The sensors are sunk into the street on the edge of each bay to detect vehicle movements and they send a signal to the “ParkRight” smartphone app to enable drivers to quickly find a vacant parking space.

Westminster insists the technology will initially be limited to boosting occupancy rates and ensuring motorists cannot avoid parking charges. It claims road congestion will be reduced, citing research that says a third of urban traffic consists of motorists searching for somewhere to park.

But they also admit that the technology could be used to set new peak hourly charges -  with the current maximum set at £4.40 per hour - and off-peak discounts using a system of  “variable tariffs”.

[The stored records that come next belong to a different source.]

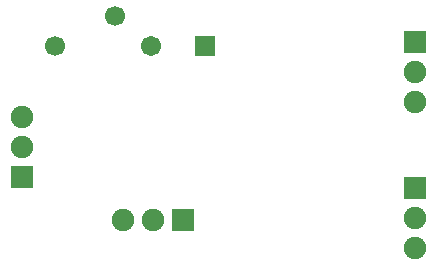
<source format=gbr>
G04 DipTrace Beta 2.3.5.2*
%INBottomMask.gbr*%
%MOIN*%
%ADD16R,0.0669X0.0669*%
%ADD17C,0.0669*%
%ADD35C,0.0671*%
%ADD38C,0.0749*%
%ADD39R,0.0749X0.0749*%
%FSLAX44Y44*%
G04*
G70*
G90*
G75*
G01*
%LNBotMask*%
%LPD*%
D39*
X5315Y7690D3*
D38*
Y8690D3*
Y9690D3*
D39*
X18440Y7315D3*
D38*
Y6315D3*
Y5315D3*
D39*
Y12190D3*
D38*
Y11190D3*
Y10190D3*
D39*
X10690Y6253D3*
D38*
X9690D3*
X8690D3*
D35*
X9627Y12066D3*
D16*
X11440Y12065D3*
D17*
X8440Y13065D3*
X6440Y12065D3*
M02*

</source>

Of course Westminster is an easy target for accusations of profiteering – after all it raises more than £30m a year surplus from parking charges, permitting it to have one of the lowest council tax precepts in the country, which is politically helpful to the ruling Tory group.  However, London’s local newspaper can at least see how such a move, and indeed the acknowledged scope for increasing charges to respond to information on high use, would be beneficial, in making the parking spaces work harder for motorists, as their editorial on the subject shows:
 

Would that the Haslemere Herald were as practical.
Pictured below is a photograph, taken on Thursday afternoon about 3pm, of the Tanners Lane Car Park
You can see that there are free spaces, in fact I can tell you, as I counted them, on the way through, that there were 20, including the one just vacated by the car you can see just going through the exit.  That is about 40% of the total available.  Now, the High St car park behind Waitrose, seen a minute or two later, was no more heavily used, but evidently there was no shortage of visitors who are not so concerned about the outrageous demands of our rapacious, profiteering borough council putting up the High St charge from 70p to 80p for the first hour, or £1.80 for two, that they were moved to choose Tanners Lane at 50p for two hours!

2 comments:

  1. On quiet non event weeks like this maybe Lettice Plantpotts could contribute more? I enjoyed her last article very much!

    ReplyDelete
    Replies
    1. Like, you mean,, every week? I struggle to remember anything since I moved here which could be described in common parlance as an "event".